Guest Post by Professor Shubha Ghosh. Prof. Ghosh is the Vilas Research Fellow & George Young Bascom Professor in Business Law at the University of Wisconsin Law School, where he is also the Associate Director of the Initiatives for Studies in Transformational Entrepreneurship (INSITE).
I was fortunate to be able to attend oral argument in Teva v Sandoz before the Supreme Court on October 15. At issue was a highly technical issue at the intersection of civil procedure and patent law: Is the standard of appellate review for patent claim construction de novo or clearly erroneous? The Justices’ engagement with this dry, but fundamental, question extended from hypos about bus crashes and South African Yellow Canaries (don’t ask) to elusive distinctions between facts and law in construing scientific terms like “average molecular weight.”

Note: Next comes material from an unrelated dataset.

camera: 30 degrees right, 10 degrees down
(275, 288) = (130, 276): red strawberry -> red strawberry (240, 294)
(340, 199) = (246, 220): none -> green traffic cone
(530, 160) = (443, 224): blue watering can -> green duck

While the discussion was lively, the big question of what is the appropriate methodology for claim construction was avoided. The Federal Circuit presumably answered that question in Phillips v. AWH, but the Supreme Court has never addressed that issue. Even a lively oral argument cannot cure the failure to address claim construction methodology. I will address that problem at the end of this post after setting forth these highlights.
(1) Justice Alito stated the issue as one of whether a patent is analogous to a statute (for which there is no deference to legislative facts) or to a private contract (for which there is deference on factfinding). That may be just restating the question, but gives some indication on how some of the justices are approaching the matter. The question of right analogy is a bit of a red herring. Which analogy you choose depends on how you view the mix of law and fact in patent claims.

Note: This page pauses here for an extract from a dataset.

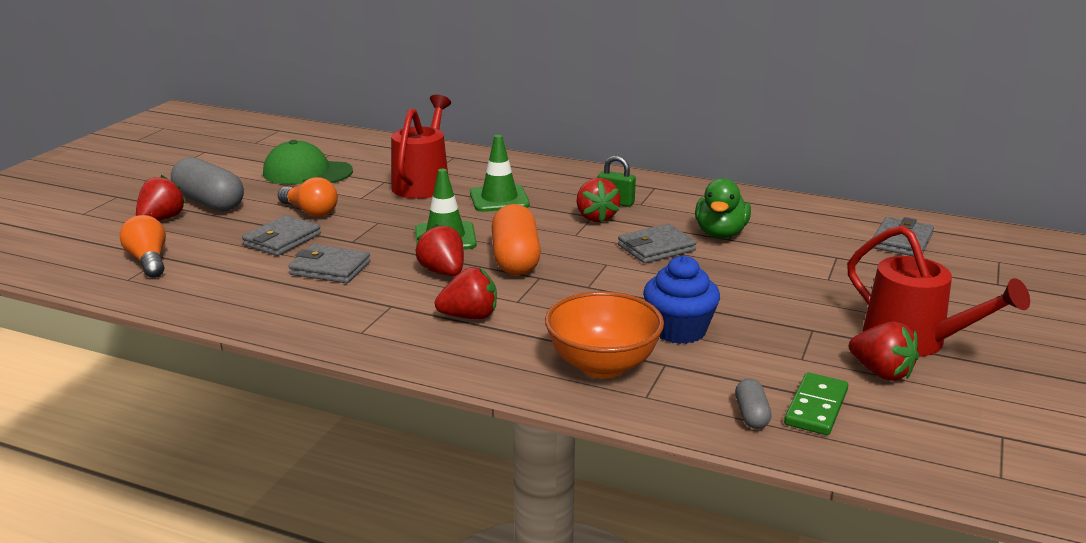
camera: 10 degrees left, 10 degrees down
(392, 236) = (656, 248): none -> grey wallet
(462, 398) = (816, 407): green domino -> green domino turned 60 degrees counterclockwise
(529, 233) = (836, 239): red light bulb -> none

(2) Justice Roberts came out clearly, from my listening, on the side of patent as statute and emphasized the importance of uniformity (and implicitly the need to avoid forum shopping). Go Federal Circuit! Justice Scalia was hard to read although he did make a comparison between a patent and a deed. Also, given his opinion in Medimmune in 2007, he may come out on the side of a patent as a statute.

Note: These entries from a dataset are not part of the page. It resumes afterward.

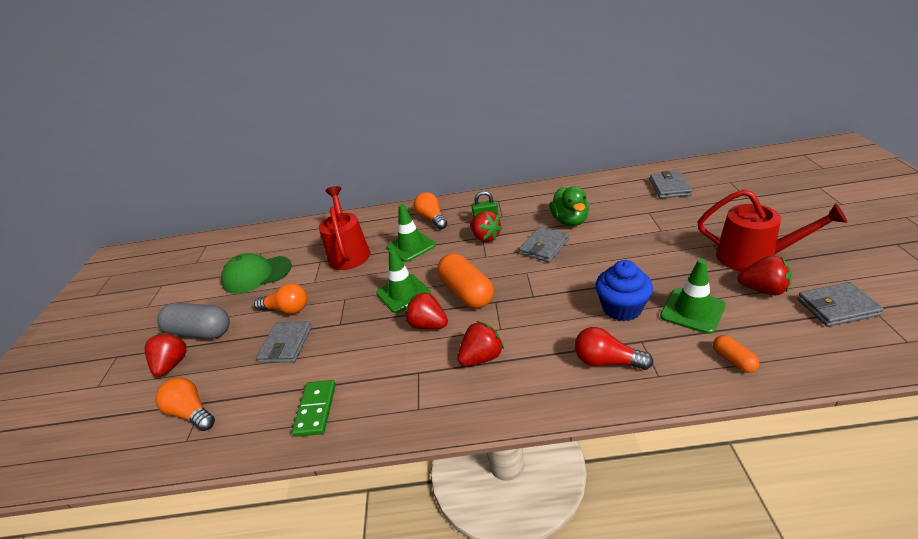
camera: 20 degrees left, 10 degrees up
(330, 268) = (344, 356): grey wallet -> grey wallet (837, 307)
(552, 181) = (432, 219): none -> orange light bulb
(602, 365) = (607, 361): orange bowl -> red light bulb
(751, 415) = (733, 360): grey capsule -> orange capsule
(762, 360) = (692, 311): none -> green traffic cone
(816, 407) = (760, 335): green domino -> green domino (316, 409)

(3) Justice Breyer came out on the side of 52(a) and pushed back on Sandoz’ argument that the Court had already resolved the question of deference in Markman by concluding that claim construction is a matter of law. Justice Ginsburg pointed out the different context of the 7th Amendment in Markman. I think there were at least four Justices (Breyer, Ginsburg, Kagan and Kennedy) who seemed to be skeptical about special rules regarding fact finding for Markman hearings (which is one way of phrasing Sandoz’ argument). In addition, Justice Scalia’s strict constructionism would lead him to agree with Justice Breyer. Justice Sotomayor’s questions were more searching, but indicated some skepticism with Sandoz’ position.
(4) Even when there was sympathy for the Teva argument, there seemed to be some pushback on how to separate subsidiary facts from legislative facts (a big distinction for Teva and for the SG). I did not find a completely great answer although the SG brief and argument came close to a methodology for parsing facts.
Based on this reading of the oral arguments, I would predict a victory for Teva on the 52(a) issue with Justices Breyer, Ginsburg, Kagan, Kennedy and possibly Scalia or Sotomayor voting for a reversal. The open question is how to distinguish facts and law in patent claims. This question may just be left for another day.
Looming in the background of this case is the issue of how claim construction should be done. Although Philips offers the accepted methodology (and one that seems to have reduced the reversal rate on claim construction by the Federal Circuit), the Supreme Court has neither endorsed the decision nor addressed how district courts should construe claims. But the law/fact question is intimately connected with the methodology of construction.
Treating claim construction as purely a question of law is consistent with the plain meaning approach to construing claims, as endorsed by the Philips decision. The more courts rely on sources other than the words of a claim, such as prosecution history or expert witnesses, the more fact-based claim construction becomes. It is no coincidence that Teva in its arguments emphasized the role of experts and prosecution history in construing the meaning of “average molecular weight.” A ruling in favor of Teva would suggest that claim construction relies more heavily on factors extrinsic to the language of the claims, a position different from the plain meaning approach of Philips.
Of course, the ruling in Teva will just be the start and perhaps the first step in the Supreme Court examining claim construction methodology head on.